By decreasing the size of a large mass, or treating new tumors in the lung as they arise, the pain and other debilitating symptoms caused by the tumors are often relieved. While the tumors themselves may not be painful, when they press against nerves or interfere with vital organs, they can cause pain. RFA is effective for small to medium-sized tumors and emerging new technologies should allow the treatment of larger cancers in the future. RFA is a new treatment that has shown early, promising results, but long-term studies have not yet been completed.
- Is most effective when all the cancer is localized in the lung
- Can be used to treat primary lung cancer and tumors that have metastasized (spread) from other areas in the body to the lung
- Usually does not require general anesthesia
- Relatively low cost
- Is well tolerated. Most patients can resume their normal routine the next day and may feel tired for a few days.
- It can be repeated if necessary
- It may be combined with other treatment options
- It can relieve pain and suffering for many cancer patients
- It has a short hospital stay
- It has few complications
Cryoablation is similar to RFA in that the energy is delivered directly into the tumor by a probe that is inserted through the skin. But rather than killing the tumor with heat, cryoablation uses an extremely cold gas to freeze it. This technique has been used for many years by surgeons in the operating room, but in the last few years, the needles have become small enough to be used by interventional radiologists through a small nick in the skin without the need for an operation.

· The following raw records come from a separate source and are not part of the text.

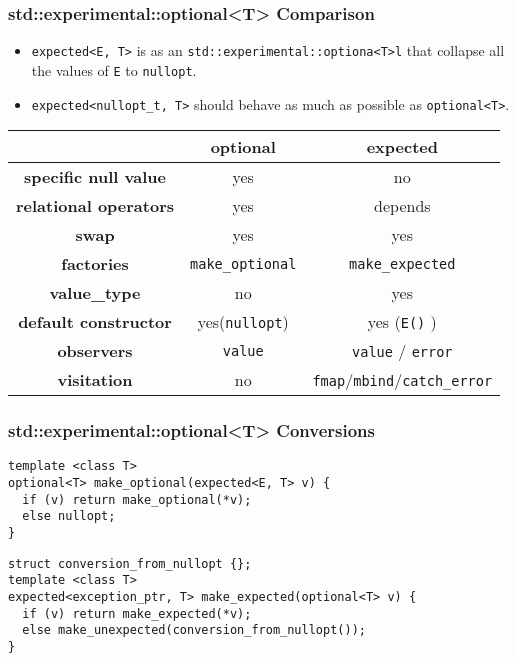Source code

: \documentclass[xcolor=dvipsnames]{beamer}
\newcommand{\cpp}[1]{\lstinline{#1}}
\begin{document}
\begin{frame}[fragile]
\frametitle{std::experimental::optional<T> Comparison}

\begin{itemize}
  \item \cpp{expected<E, T>} is as an \cpp{std::experimental::optiona<T>l} that collapse all the values of \cpp{E} to \cpp{nullopt}.
  \item \cpp{expected<nullopt_t, T>} should behave as much as possible as \cpp{optional<T>}.
\end{itemize}
  
\begin{tabular}{|c|c|c|}
\hline
                    & \textbf{optional} & \textbf{expected}  \\
\hline
\textbf{specific null value} & yes & no \\
\hline
\textbf{relational operators} & yes & depends \\
\hline
\textbf{swap} & yes & yes \\
\hline
\textbf{factories} & \cpp{make_optional} & \cpp{make_expected}  \\
\hline
\textbf{value\_type} & no & yes  \\
\hline
\textbf{default constructor} & yes(\cpp{nullopt})  & yes (\cpp{E()} )  \\
\hline
\textbf{observers} & \cpp{value}  & \cpp{value} / \cpp{error}   \\
\hline
\textbf{visitation} & no & \cpp{fmap}/\cpp{mbind}/\cpp{catch_error}  \\
\hline
\end{tabular}
\end{frame}

\begin{frame}[fragile]
\frametitle{std::experimental::optional<T> Conversions}
\begin{lstlisting}
template <class T>
optional<T> make_optional(expected<E, T> v) {
  if (v) return make_optional(*v);
  else nullopt;
}
\end{lstlisting}

\begin{lstlisting}
struct conversion_from_nullopt {};
template <class T>
expected<exception_ptr, T> make_expected(optional<T> v) {
  if (v) return make_expected(*v);
  else make_unexpected(conversion_from_nullopt());
}
\end{lstlisting}
\end{frame}
\end{document}
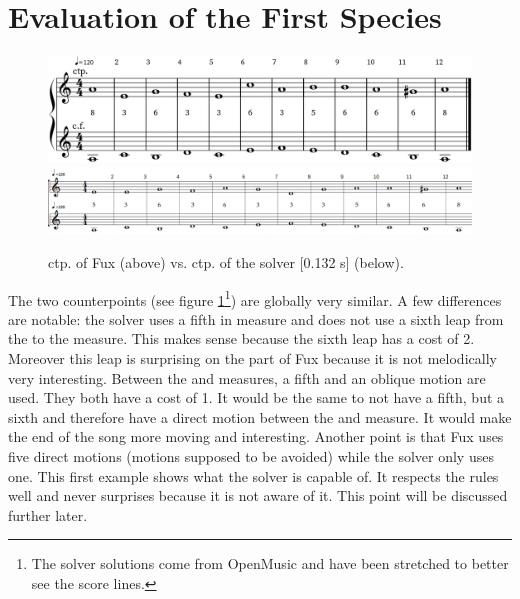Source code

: \section{Evaluation of the First Species}
\begin{figure}[h]
    \centering
    \includegraphics[height=\fhl]{Images/the_first_species.png}
    \includegraphics[width=\textwidth, height=\fhs]{Images/solver_1sp.png}
    \caption{ ctp. of Fux (above) vs. ctp. of the solver [0.132 s] (below).}
    \label{fig:eval_1sp}
\end{figure}
The two counterpoints (see figure \ref{fig:eval_1sp}\footnote{The solver solutions come from OpenMusic and have been stretched to better see the score lines.}) are globally very similar. A few differences are notable: the solver uses a fifth in  measure and does not use a sixth leap from the  to the  measure. This makes sense because the sixth leap has a cost of 2. Moreover this leap is surprising on the part of Fux because it is not melodically very interesting. Between the  and  measures, a fifth and an oblique motion are used. They both have a cost of 1. It would be the same to not have a fifth, but a sixth and therefore have a direct motion between the  and  measure. It would make the end of the song more moving and interesting. Another point is that Fux uses five direct motions (motions supposed to be avoided) while the solver only uses one. This first example shows what the solver is capable of. It respects the rules well and never surprises because it is not aware of it. This point will be discussed further later.

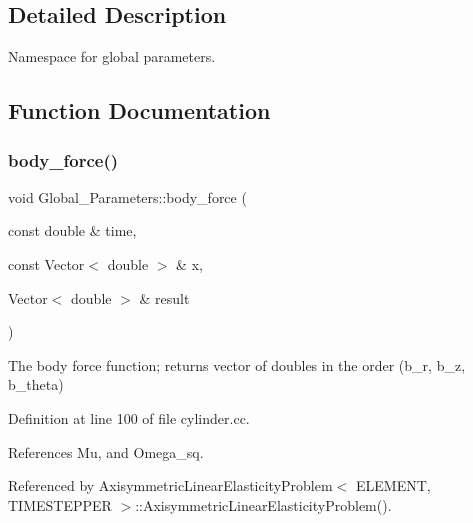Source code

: \subsection{Detailed Description}
Namespace for global parameters. 

\subsection{Function Documentation}
\mbox{\label{namespaceGlobal__Parameters_a6459755c5d38e277ceddbf317c4ed179}} 
\subsubsection{\texorpdfstring{body\+\_\+force()}{body\_force()}}
{\footnotesize\ttfamily void Global\+\_\+\+Parameters\+::body\+\_\+force (\begin{DoxyParamCaption}\item[{const double \&}]{time,  }\item[{const Vector$<$ double $>$ \&}]{x,  }\item[{Vector$<$ double $>$ \&}]{result }\end{DoxyParamCaption})}



The body force function; returns vector of doubles in the order (b\+\_\+r, b\+\_\+z, b\+\_\+theta) 



Definition at line 100 of file cylinder.\+cc.



References Mu, and Omega\+\_\+sq.



Referenced by Axisymmetric\+Linear\+Elasticity\+Problem$<$ E\+L\+E\+M\+E\+N\+T, T\+I\+M\+E\+S\+T\+E\+P\+P\+E\+R $>$\+::\+Axisymmetric\+Linear\+Elasticity\+Problem().

\mbox{\label{namespaceGlobal__Parameters_a61ef31c4db13380658f6d5ea47c3369d}} 
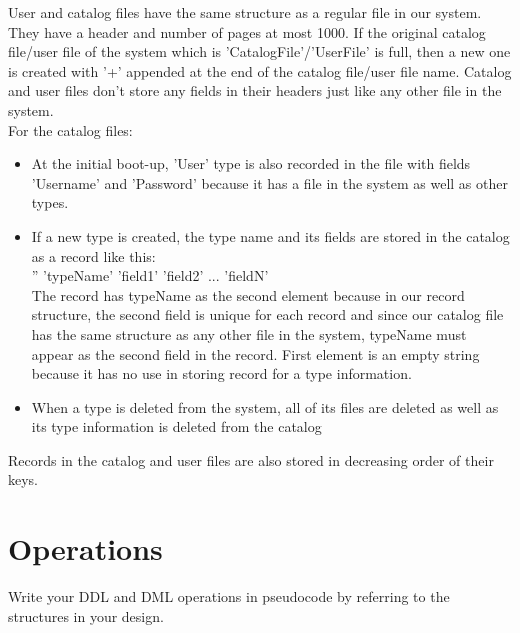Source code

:\documentclass{article}
\begin{document}
User and catalog files have the same structure as a regular file in our system. They have a header and number of pages at most 1000. If the original catalog file/user file of the system which is 'CatalogFile'/'UserFile' is full, then a new one is created with '+' appended at the end of the catalog file/user file  name. Catalog and user files don't store any fields in their headers just like any other file in the system. \\
For the catalog files:
\begin{itemize}
    \item At the initial boot-up, 'User' type is also recorded in the file with fields 'Username' and 'Password' because it has a file in the system as well as other types.
    \item If a new type is created, the type name and its fields are stored in the catalog as a record like this:\\
    '' 'typeName' 'field1' 'field2' ... 'fieldN'\\
    The record has typeName as the second element because in our record structure, the second field is unique for each record and since our catalog file has the same structure as any other file in the system, typeName must appear as the second field in the record. First element is an empty string because it has no use in storing record for a type information.
    \item When a type is deleted from the system, all of its files are deleted as well as its type information is deleted from the catalog\\
\end{itemize}
Records in the catalog and user files are also stored in decreasing order of their keys.


\newline \newline
\section{Operations}
\label{sec:operations}
Write your DDL and DML operations in pseudocode by referring to the structures in your design.
\end{document}
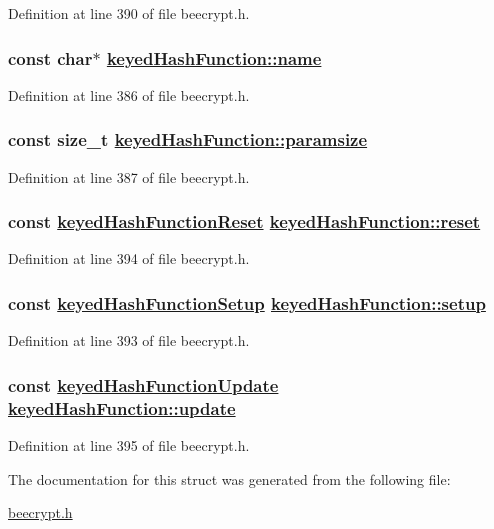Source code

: Definition at line 390 of file beecrypt.h.\hypertarget{structkeyedHashFunction_o0}{
\subsubsection[name]{\setlength{\rightskip}{0pt plus 5cm}const char$\ast$ \hyperlink{structkeyedHashFunction_o0}{keyed\-Hash\-Function::name}}}
\label{structkeyedHashFunction_o0}


Definition at line 386 of file beecrypt.h.\hypertarget{structkeyedHashFunction_o1}{
\subsubsection[paramsize]{\setlength{\rightskip}{0pt plus 5cm}const size\_\-t \hyperlink{structkeyedHashFunction_o1}{keyed\-Hash\-Function::paramsize}}}
\label{structkeyedHashFunction_o1}


Definition at line 387 of file beecrypt.h.\hypertarget{structkeyedHashFunction_o8}{
\subsubsection[reset]{\setlength{\rightskip}{0pt plus 5cm}const \hyperlink{beecrypt_8h_a12}{keyed\-Hash\-Function\-Reset} \hyperlink{structkeyedHashFunction_o8}{keyed\-Hash\-Function::reset}}}
\label{structkeyedHashFunction_o8}


Definition at line 394 of file beecrypt.h.\hypertarget{structkeyedHashFunction_o7}{
\subsubsection[setup]{\setlength{\rightskip}{0pt plus 5cm}const \hyperlink{beecrypt_8h_a11}{keyed\-Hash\-Function\-Setup} \hyperlink{structkeyedHashFunction_o7}{keyed\-Hash\-Function::setup}}}
\label{structkeyedHashFunction_o7}


Definition at line 393 of file beecrypt.h.\hypertarget{structkeyedHashFunction_o9}{
\subsubsection[update]{\setlength{\rightskip}{0pt plus 5cm}const \hyperlink{beecrypt_8h_a13}{keyed\-Hash\-Function\-Update} \hyperlink{structkeyedHashFunction_o9}{keyed\-Hash\-Function::update}}}
\label{structkeyedHashFunction_o9}


Definition at line 395 of file beecrypt.h.

The documentation for this struct was generated from the following file:\begin{CompactItemize}
\item 
\hyperlink{beecrypt_8h}{beecrypt.h}\end{CompactItemize}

The “ice ball” that is created around the needle grows in size and destroys the frozen tumor cells.
Chemoembolization is a minimally invasive treatment for lung cancer that can be used when there is too much tumor to treat with radiofrequency ablation (RFA), when the tumor is in a location that cannot be treated with RFA, or in combination with RFA or other treatments.
Chemoembolization delivers a high dose of cancer-killing drug (chemotherapy) directly to the organ while depriving the tumor of its blood supply by blocking, or embolizing, the arteries feeding the tumor. Using imaging for guidance, the interventional radiologist threads a tiny catheter up the femoral artery in the groin into the blood vessels supplying the lung tumor. The embolic agents keep the chemotherapy drug in the tumor by blocking the flow to other areas of the body. This allows for a higher dose of chemotherapy drug to be used, because less of the drug is able to circulate to the healthy cells in the body. Chemoembolization usually involves a hospital stay of two to four days. Patients typically have lower than normal energy levels for about a month afterwards.
Chemoembolization is a palliative, not a curative, treatment. Chemoembolization has shown promising early results with some types of metastatic tumors. Although the individual materials used in this treatment are FDA approved, the treatment itself is not approved specifically for intra-arterial therapy of lung tumors.